P533 Bayesian Data Analysis

Spring 2015: Tu/Th 9:30-10:45am, Room 109 Psych.
Registration information here.

Prof. John K. Kruschke

Success increasing with knowledge of Bayesian data analysis
Figure 1. Why you should enroll.
(Notice that the Bayesian analysis reveals many credible regression lines instead of just one "best" line.) See also these articles.

Overview: P533 is a tutorial introduction to doing Bayesian data analysis. The course is intended to make advanced Bayesian methods genuinely accessible to real graduate students. Advanced undergrads have also taken the course (and survived to tell the tale :-). Figure 1 explains why you should enroll; see also these articles.
    The course covers all the fundamental concepts of Bayesian methods, and works from the simplest models up through hierarchical models applied to various types of data. More details about content are provided below in the context of chapters from the course textbook. If you know some basic stats and want a preview of what Bayesian analysis does, check out this video.
    Students from all fields are welcome and encouraged to enroll. The course uses examples from a variety of disciplines.
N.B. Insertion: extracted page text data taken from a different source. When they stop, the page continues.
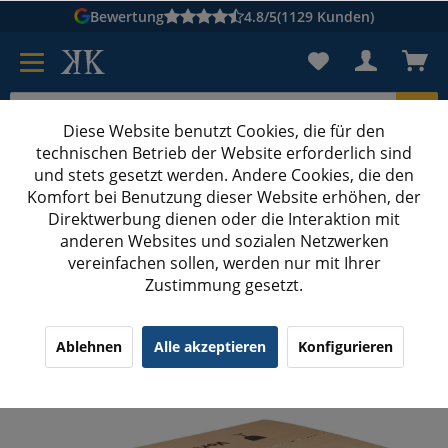
Bewertung
4.8/5
(1129 Kunden)
Diese Website benutzt Cookies, die für den
technischen Betrieb der Website erforderlich sind
Karton suchen
und stets gesetzt werden. Andere Cookies, die den
Komfort bei Benutzung dieser Website erhöhen, der
Kartons bedrucken
Kartons nach Maß
Direktwerbung dienen oder die Interaktion mit
anderen Websites und sozialen Netzwerken
Flaschenkarton
vereinfachen sollen, werden nur mit Ihrer
Zustimmung gesetzt.
400x280x220 mm 6er Flaschenkarton
¹
(9)
4.33/5.00
Ablehnen
Alle akzeptieren
Konfigurieren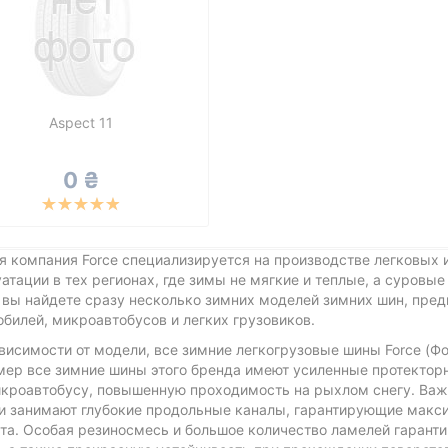
Aspect 11
0 ₴
 компания Force специализируется на производстве легковых 
атации в тех регионах, где зимы не мягкие и теплые, а суровые
 вы найдете сразу несколько зимних моделей зимних шин, пре
билей, микроавтобусов и легких грузовиков.
висимости от модели, все зимние легкогрузовые шины Force (Фо
мер все зимние шины этого бренда имеют усиленные протекторн
икроавтобусу, повышенную проходимость на рыхлом снегу. Важ
и занимают глубокие продольные каналы, гарантирующие максим
кта. Особая резиносмесь и большое количество ламелей гарант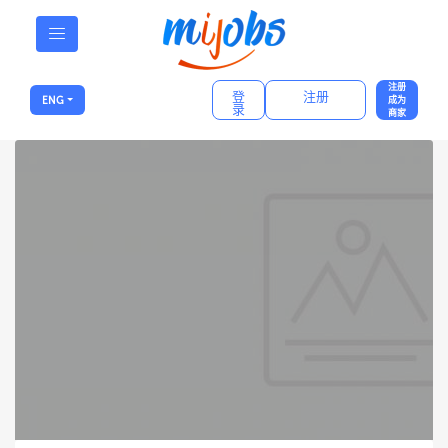
注册
登
注册
ENG
成为
录
商家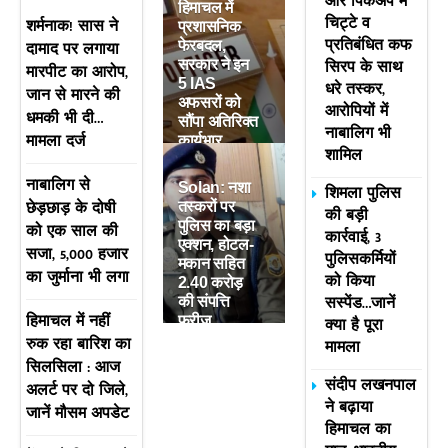
और पिकअप में
हिमाचल में
चिट्टे व
शर्मनाक! सास ने
प्रशासनिक
प्रतिबंधित कफ
दामाद पर लगाया
फेरबदल,
सिरप के साथ
सरकार ने इन
मारपीट का आरोप,
5 IAS
धरे तस्कर,
जान से मारने की
अफसरों को
आरोपियों में
धमकी भी दी…
सौंपा अतिरिक्त
नाबालिग भी
मामला दर्ज
कार्यभार
शामिल
नाबालिग से
Solan: नशा
शिमला पुलिस
छेड़छाड़ के दोषी
तस्करों पर
की बड़ी
पुलिस का बड़ा
को एक साल की
कार्रवाई, 3
एक्शन, होटल-
सजा, 5,000 हजार
पुलिसकर्मियों
मकान सहित
का जुर्माना भी लगा
को किया
2.40 करोड़
सस्पेंड…जानें
की संपत्ति
हिमाचल में नहीं
फ्रीज
क्या है पूरा
रुक रहा बारिश का
मामला
सिलसिला : आज
संदीप लखनपाल
अलर्ट पर दो जिले,
ने बढ़ाया
जानें मौसम अपडेट
हिमाचल का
Prerequisites: This is not a mathematical statistics course, but some math is unavoidable. If you can handle basic summation notation like Σi xi and integral notation like ∫ x dx, then you're in good shape. You will not need to generate mathematical derivations.
    We will be doing a lot of computer programming in a language called R. R is free and can be installed on any computer. The textbook includes an introductory chapter on R.
    A previous course in traditional statistics or probability can be helpful as background, but is not essential. P533 proceeds independently of traditional ("null hypothesis significance testing") statistical methods.

Book cover.
Textbook: Doing Bayesian Data Analysis, 2nd Edition: A Tutorial with R, JAGS, and Stan, by J. K. Kruschke. Academic Press, 2014.

Table of contents:

  1. What's in this book.
  2. Introduction: Credibility, models, and parameters.
  3. The R programming language.
  4. What is this stuff called probability?
  5. Bayes' rule.
  6. Inferring a binomial probability via exact mathematical analysis.
  7. Markov chain Monte Carlo.
  8. JAGS.
  9. Hierarchical models.
  10. Model comparison and hierarchical modeling.
  11. Null hypothesis significance testing.
  12. Bayesian approaches to testing a point ("null") hypothesis.
  13. Goals, power, and sample size.
  14. Stan.
  15. Overview of the generalized linear model.
  16. Metric predicted variable on one or two groups.
  17. Metric predicted variable with one metric predictor.
  18. Metric predicted variable with multiple metric predictors.
  19. Metric predicted variable with one nominal predictor.
  20. Metric predicted variable with multiple nominal predictor.
  21. Dichotomous predicted variable.
  22. Nominal predicted variable.
  23. Ordinal predicted variable.
  24. Count predicted variable.
  25. Tools in the trunk.

Grading; Homework; Exams: There are homework exercises assigned every week or so. No exams or projects. Grades will be determined by performance on the homework assignments. All assignments are mandatory. There will be penalties for late homework unless you have a cogent excuse. These penalties are designed as an incentive to you because the material is cumulative; the penalties also help keep things fair to all students. If you must be late with an assignment, please notify the professor immediately.

Discussion: Please discuss the assignments and lectures on Oncourse under the "Forums" link. If you are attending the class but cannot get access to the Oncourse page, please e-mail Prof. Kruschke.

Why go Bayesian? Figure 1 gave one answer, but beyond that, sciences from astronomy to zoology are changing from 20th-century null-hypothesis significance testing to Bayesian data analysis, because Bayesian analysis provides rich information with flexible application to numerous models. Read more:  *Your click on this link constitutes your request to the author for a personal copy of the article exclusively for individual research, and the author's delivery of that copy. Any other use is prohibited.

How does this course (P533/P534) differ from S626? The Dept. of Statistics offers S626, Bayesian theory and data analysis. S626 has a prerequisite of "two statistics courses at the graduate level", and provides a mathematical treatment of Bayesian data analysis. Students are encouraged to consider S626 after taking P533.